Fig. 5. Suggested involvement of the differentially expressed proteins in neuronal synuclein disease.

Oligomerisation and accumulation of α-synuclein in Lewy body inclusions is a key process in the pathophysiology of neuronal synuclein disease, i.e. Parkinson’s disease and dementia with Lewy bodies from aggregation and accumulation, the pathological pathway includes different steps finally leading to the loss of dopaminergic neurons. Protective and detrimental mechanisms influence these processes, based on the differently expressed protein profiles, assessed by targeted mass spectrometry in our study. Detailed information about the proteins can be found in Supplementary Table 2.
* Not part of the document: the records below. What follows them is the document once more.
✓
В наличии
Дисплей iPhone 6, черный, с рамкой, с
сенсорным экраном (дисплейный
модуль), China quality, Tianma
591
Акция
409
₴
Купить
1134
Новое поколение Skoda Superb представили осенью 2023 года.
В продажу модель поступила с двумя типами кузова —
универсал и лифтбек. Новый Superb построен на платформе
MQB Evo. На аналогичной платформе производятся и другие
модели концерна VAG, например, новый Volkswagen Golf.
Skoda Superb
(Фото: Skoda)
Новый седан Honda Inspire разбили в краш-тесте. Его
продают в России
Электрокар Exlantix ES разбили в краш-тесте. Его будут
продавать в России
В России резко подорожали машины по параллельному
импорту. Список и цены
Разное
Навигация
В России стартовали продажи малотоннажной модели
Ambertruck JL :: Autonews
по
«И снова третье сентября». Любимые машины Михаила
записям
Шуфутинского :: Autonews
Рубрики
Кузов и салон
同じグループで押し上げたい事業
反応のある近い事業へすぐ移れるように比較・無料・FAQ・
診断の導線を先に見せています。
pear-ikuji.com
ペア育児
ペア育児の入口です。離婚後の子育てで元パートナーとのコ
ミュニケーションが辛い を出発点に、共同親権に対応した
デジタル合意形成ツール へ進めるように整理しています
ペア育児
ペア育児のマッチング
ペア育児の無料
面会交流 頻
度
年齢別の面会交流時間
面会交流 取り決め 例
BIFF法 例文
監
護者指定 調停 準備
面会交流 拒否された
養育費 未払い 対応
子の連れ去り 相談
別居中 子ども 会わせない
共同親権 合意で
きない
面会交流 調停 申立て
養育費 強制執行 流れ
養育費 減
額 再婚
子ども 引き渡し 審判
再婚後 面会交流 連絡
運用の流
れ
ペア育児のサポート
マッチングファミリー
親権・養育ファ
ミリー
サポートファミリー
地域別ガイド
Fig. 6. Linear support vector classification of PD and control subjects. (phase I).

The model was trained on 70% of the samples to establish the most discriminating features. Applying cross-validated recursive feature elimination, the top predictors were determined as a granulin precursor, mannan-binding lectin-serine peptidase 2, endoplasmic reticulum chaperone-BiP, prostaglandin-H2 d-isomerase, intercellular adhesion molecule-1, complement C3, dickkopf-3 and plasma protease C1 inhibitor. The remaining 30% of samples were predicted in the model and resulted in 100% prediction accuracy. Receiver operating characteristics (ROC) and precision-recall (PR) curves of the individual and combined proteins in the test set demonstrated that the individual proteins achieved ROC area under the curve (AUC) values 0.53–0.92 and PR values 0.79–0.96, while the combined predictors reached an area under the curve = 1.0. Source data are provided as a Source Data file.

Fig. 7. Prediction results from of a newly acquired set of prodromal isolated REM sleep behaviour disorder (iRBD) samples (phase II).

146 new serum samples from individuals diagnosed with iRBD, several with longitudinal follow-up samples, were predicted in the OPLS-DA model. 70% of the samples were predicted as Parkinson’s disease (PD), and 23 of 40 individuals had all their longitudinal samples predicted as PD. In the more refined support vector machine (SVM) model, 79% of the 146 new samples were predicted as PD and 27 of 40 individuals consistently had all their longitudinal samples predicted as PD. Source data are provided as a Source Data file.

Fig. 8. Correlation and clustering heatmap of proteins measured by targeted mass spectrometry and clinical scores in controls and Parkinson’s disease subjects. (phase I).

The correlation was performed using Spearman’s procedure, and the clustering method was set to average. The clustering metric was Euclidean. The heatmap is coloured by correlation coefficient where red represents positive and blue negative correlations. The proteins are represented by gene names. Detailed information about the protein correlations can be found in Supplementary Table 3. De novo Parkinson’s disease (n = 99) and healthy controls (n = 36). MMSE mini-mental state examination, UPDRS unified Parkinson’s disease rating Scale. Source data are provided as a Source Data file.